WRITTEN TASK = Copy the rows word for word, starting at the line that contains "Mask **left lung upper lobe**." and ending with the last row, leaving out the pictures.

Data records =
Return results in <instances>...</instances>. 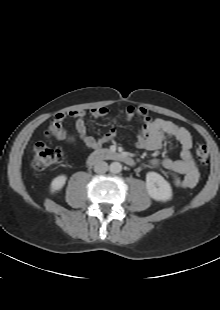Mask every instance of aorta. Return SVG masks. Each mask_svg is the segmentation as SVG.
<instances>
[{
  "label": "aorta",
  "mask_w": 220,
  "mask_h": 310,
  "mask_svg": "<svg viewBox=\"0 0 220 310\" xmlns=\"http://www.w3.org/2000/svg\"><path fill=\"white\" fill-rule=\"evenodd\" d=\"M109 170L111 173L117 174L121 172L122 165L119 162H112L109 166Z\"/></svg>",
  "instance_id": "762f6f07"
}]
</instances>
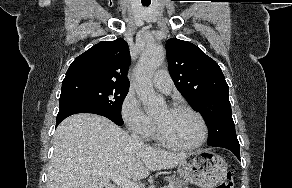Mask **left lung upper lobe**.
<instances>
[{
  "mask_svg": "<svg viewBox=\"0 0 292 188\" xmlns=\"http://www.w3.org/2000/svg\"><path fill=\"white\" fill-rule=\"evenodd\" d=\"M166 50L176 88L207 123L208 145L236 135L229 89L219 65L187 41L171 38Z\"/></svg>",
  "mask_w": 292,
  "mask_h": 188,
  "instance_id": "obj_1",
  "label": "left lung upper lobe"
}]
</instances>
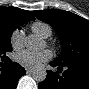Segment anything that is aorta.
I'll use <instances>...</instances> for the list:
<instances>
[{"instance_id": "1", "label": "aorta", "mask_w": 89, "mask_h": 89, "mask_svg": "<svg viewBox=\"0 0 89 89\" xmlns=\"http://www.w3.org/2000/svg\"><path fill=\"white\" fill-rule=\"evenodd\" d=\"M25 47L29 51H39L44 48V42L41 38L37 37L34 34L28 35L25 38ZM47 72L45 68L38 67L32 72V78L37 82H42L46 79Z\"/></svg>"}]
</instances>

FULL RESPONSE =
Mask **left lung upper lobe**.
<instances>
[{
  "mask_svg": "<svg viewBox=\"0 0 292 188\" xmlns=\"http://www.w3.org/2000/svg\"><path fill=\"white\" fill-rule=\"evenodd\" d=\"M166 50L176 88L207 123L208 145L236 135L229 89L219 65L187 41L171 38Z\"/></svg>",
  "mask_w": 292,
  "mask_h": 188,
  "instance_id": "obj_1",
  "label": "left lung upper lobe"
}]
</instances>
Segment anything that is aorta.
I'll use <instances>...</instances> for the list:
<instances>
[{"instance_id": "1", "label": "aorta", "mask_w": 89, "mask_h": 89, "mask_svg": "<svg viewBox=\"0 0 89 89\" xmlns=\"http://www.w3.org/2000/svg\"><path fill=\"white\" fill-rule=\"evenodd\" d=\"M25 47L29 51H39L44 48V42L41 38L37 37L34 34L28 35L25 38ZM47 72L45 68L38 67L32 72V78L37 82H42L46 79Z\"/></svg>"}]
</instances>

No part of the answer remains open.